In cassatie werd geklaagd over het oordeel van het hof dat de vordering van [A] tegen de niet-verschenen [eiser] toewijsbaar is op de grond dat deze niet onrechtmatig of ongegrond voorkomt.
Verder zou het hof hebben miskend dat art. 139 Rv in hoger beroep een ander karakter heeft, omdat de toets of de vordering onrechtmatig of ongegrond voorkomt dan moet worden gehanteerd in het licht van de bestreden uitspraak.
De Hoge Raad casseert omdat het hof geen toepassing heeft gegeven aan de devolutieve werking . Hij overweegt dat art. 139 Rv bepaalt dat als de rechter verstek tegen de niet verschenen gedaagde verleent, hij de vordering toewijst, tenzij deze hem onrechtmatig of ongegrond voorkomt. Op grond van art. 353 lid 1 Rv is art. 139 Rv ook in hoger beroep van toepassing.
Indien in een geding meerdere gedaagden zijn betrokken, brengen de regels die gelden voor subjectieve cumulatie mee dat een door een verschenen gedaagde gevoerd verweer in beginsel niet ten gunste strekt van een niet-verschenen gedaagde. Dat is slechts anders als sprake is van een ondeelbare rechtsverhouding. Daarvan was in deze zaak geen sprake.

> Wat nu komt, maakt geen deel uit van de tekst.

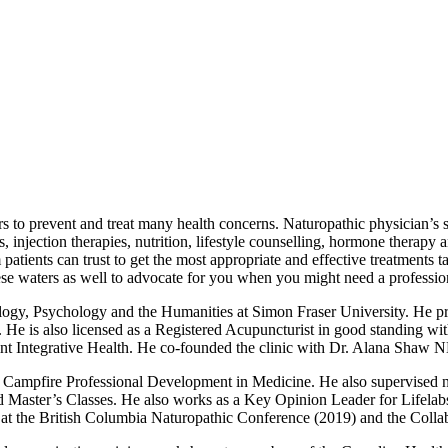
s to prevent and treat many health concerns. Naturopathic physician’s s
s, injection therapies, nutrition, lifestyle counselling, hormone therapy
patients can trust to get the most appropriate and effective treatments t
hese waters as well to advocate for you when you might need a professio
logy, Psychology and the Humanities at Simon Fraser University. He pro
o. He is also licensed as a Registered Acupuncturist in good standing
ed Mint Integrative Health. He co-founded the clinic with Dr. Alana Sh
Campfire Professional Development in Medicine. He also supervised natu
nd Master’s Classes. He also works as a Key Opinion Leader for Lifelabs
 at the British Columbia Naturopathic Conference (2019) and the Colla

Hoewel art. 139 Rv ook in hoger beroep van toepassing is, is de werking daarvan niet steeds dezelfde als in eerste aanleg. Om te beginnen moet de appelrechter door beoordeling van de daartoe aangevoerde grieven nagaan of de appellant met succes opkomt tegen de in eerste aanleg gedane uitspraak. Is dat niet het geval, dan blijft die uitspraak in stand, ook indien een geïntimeerde niet is verschenen. Indien een of meer grieven slagen in een geval waarin een in hoger beroep niet verschenen geïntimeerde in eerste aanleg gedaagde was en in die instantie wel is verschenen, dient de appelrechter op grond van de devolutieve werking van het hoger beroep het door die geïntimeerde in eerste aanleg gevoerde verweer in zijn beoordeling te betrekken.